*Problem description*
Would you please copy exactly the line with "Page size: 1754x1241." and all lines that follow it in the data below, through the last one?

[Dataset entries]

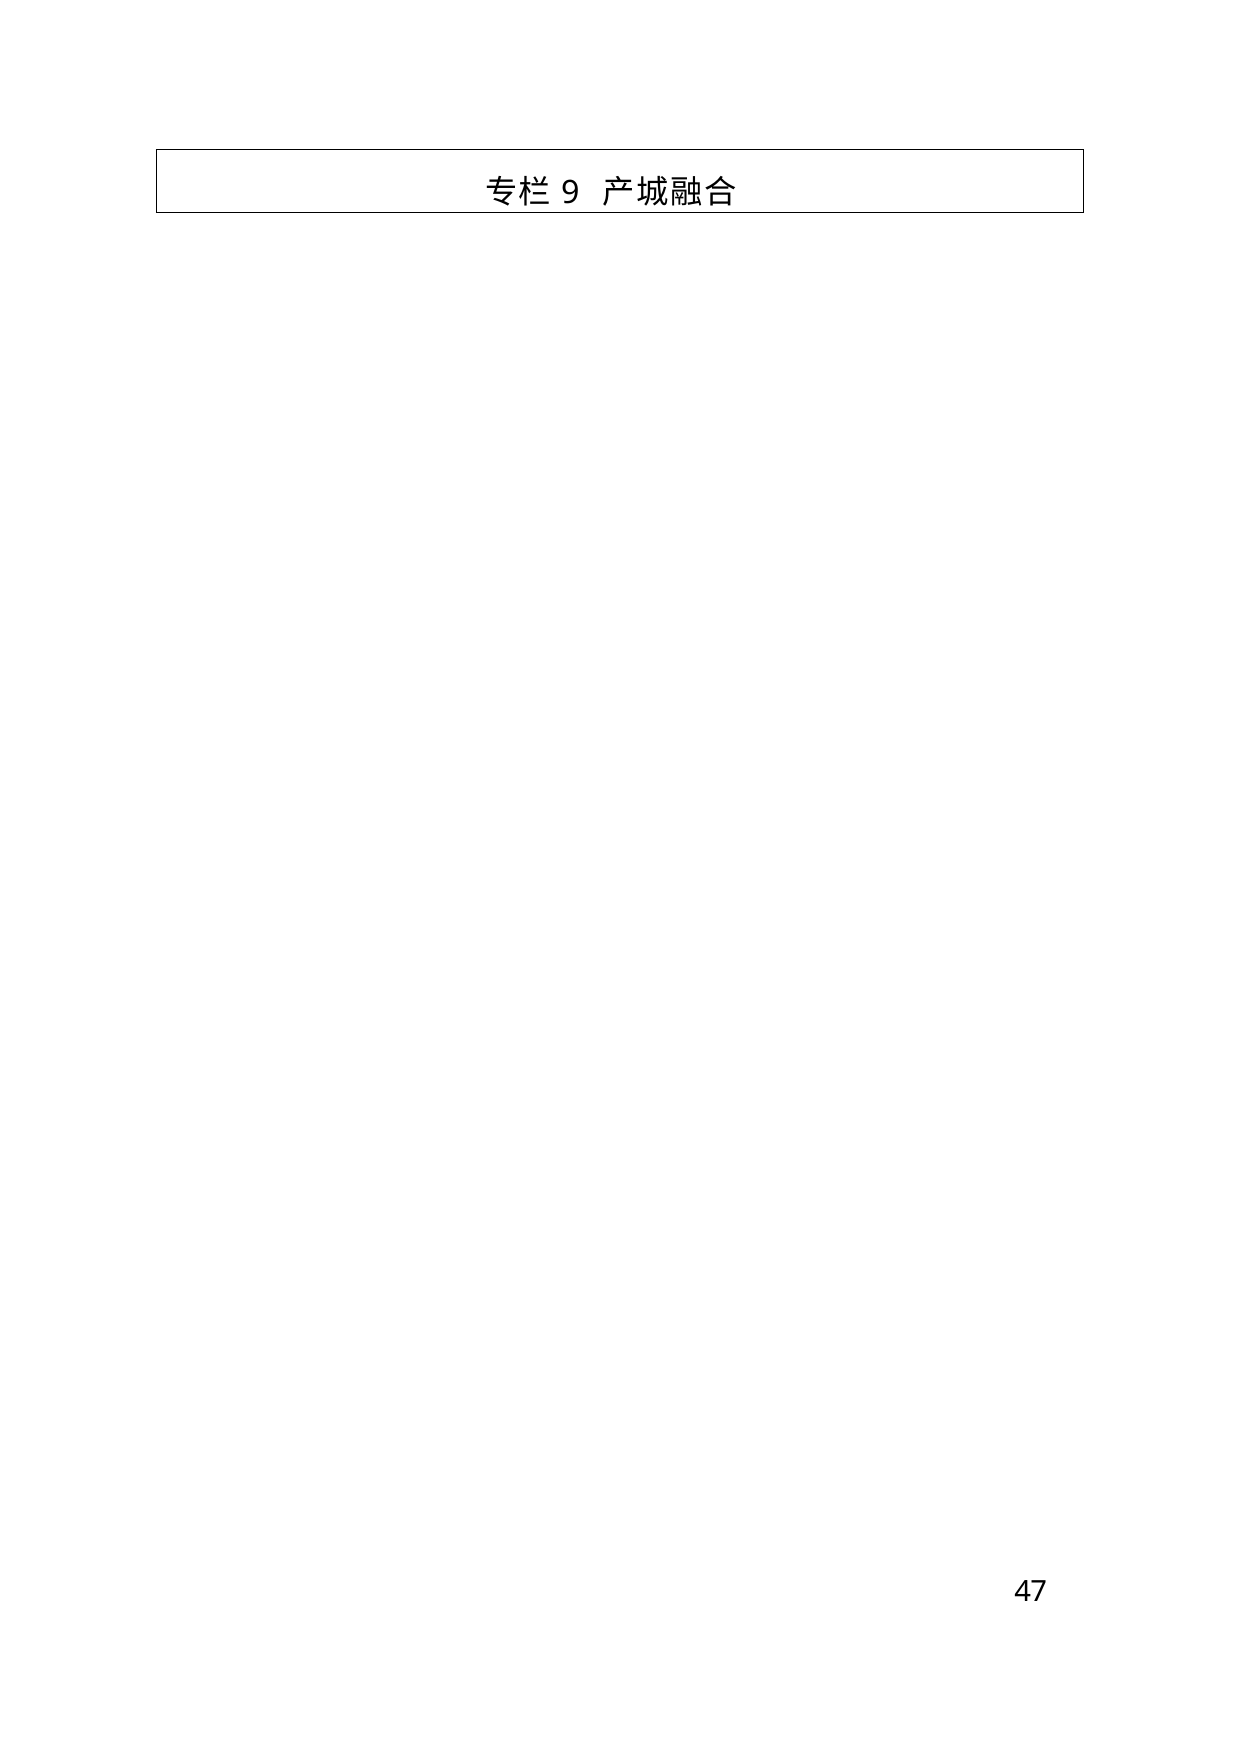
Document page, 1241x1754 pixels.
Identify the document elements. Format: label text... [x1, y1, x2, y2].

table_header 专栏 9 产城融合 [157, 150, 1083, 212]
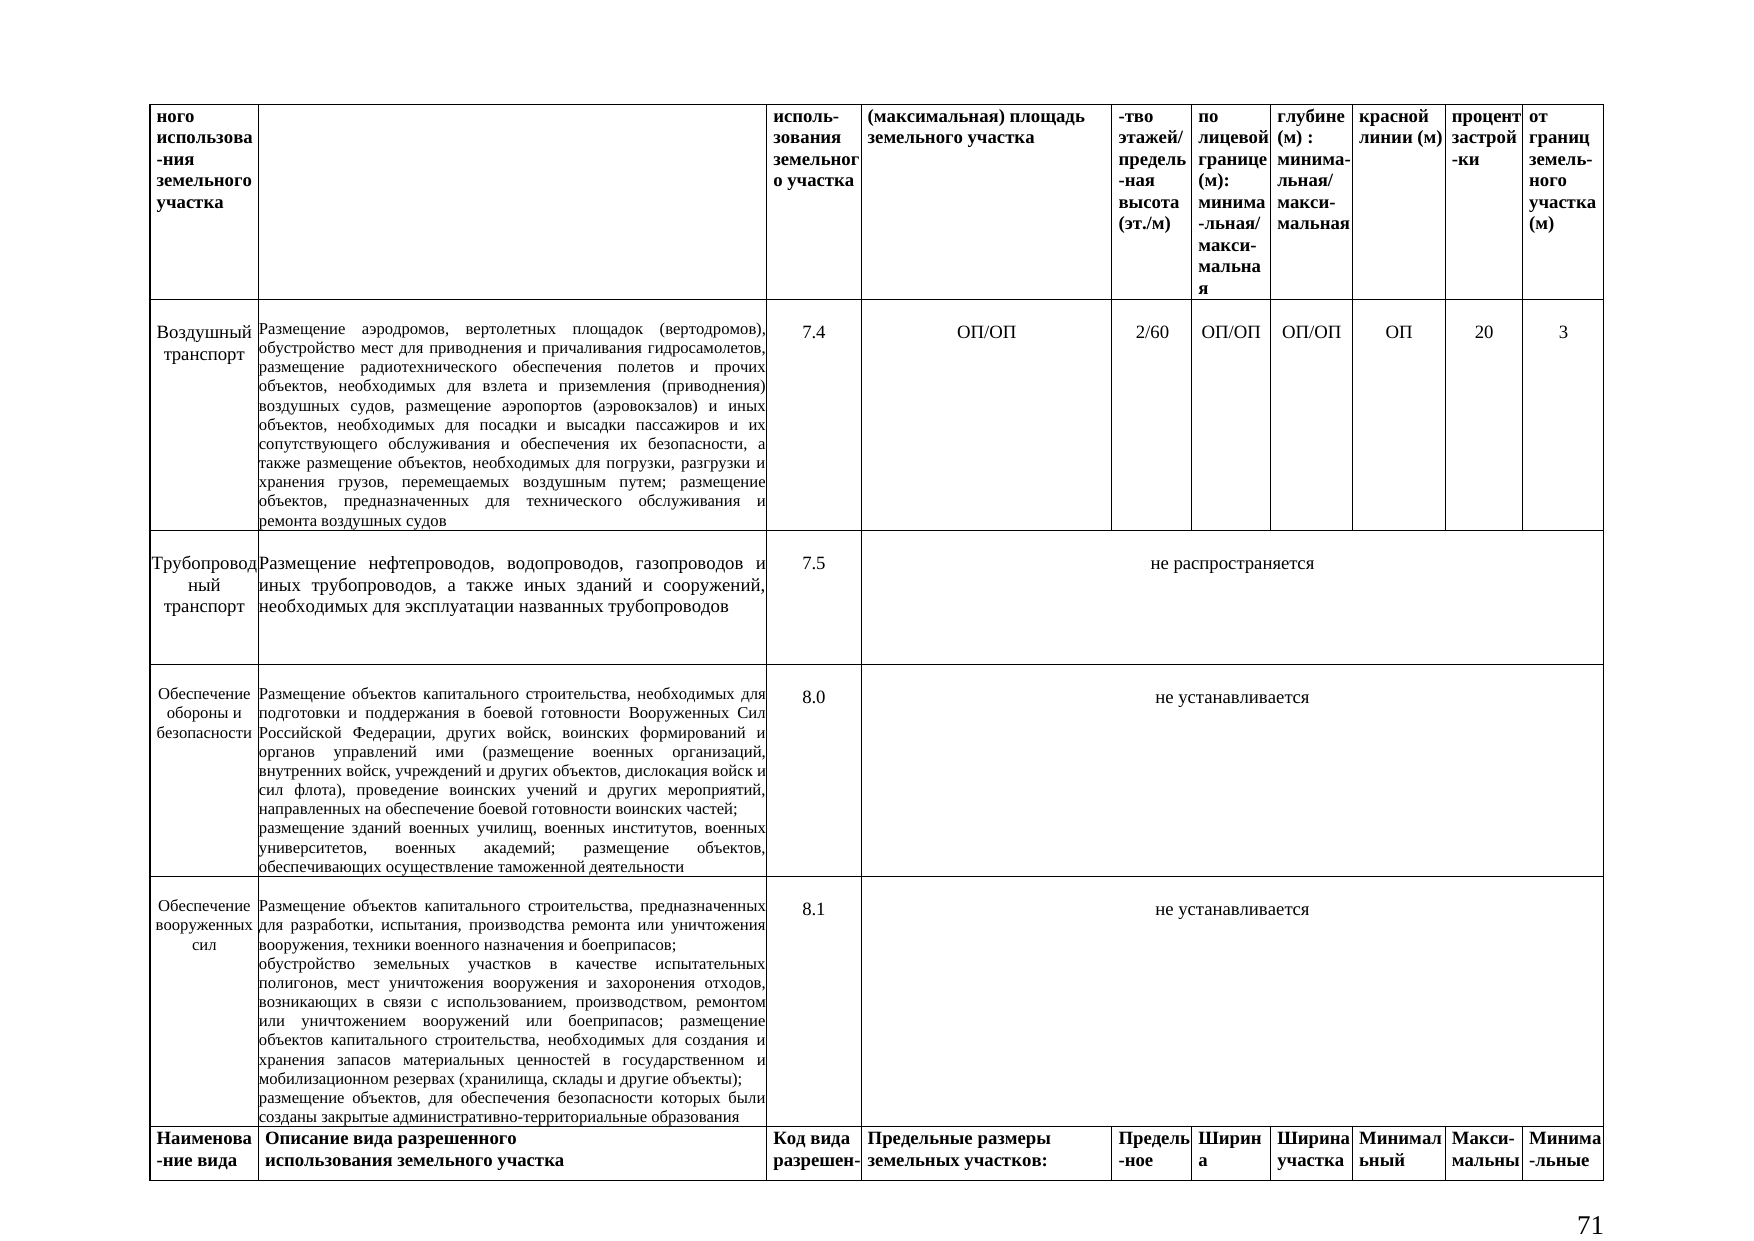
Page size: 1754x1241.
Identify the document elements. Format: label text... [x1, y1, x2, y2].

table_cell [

*Answer space*
Page size: 1754x1241.
Identify the document elements. Format: label text... [x1, y1, x2, y2].

table_cell [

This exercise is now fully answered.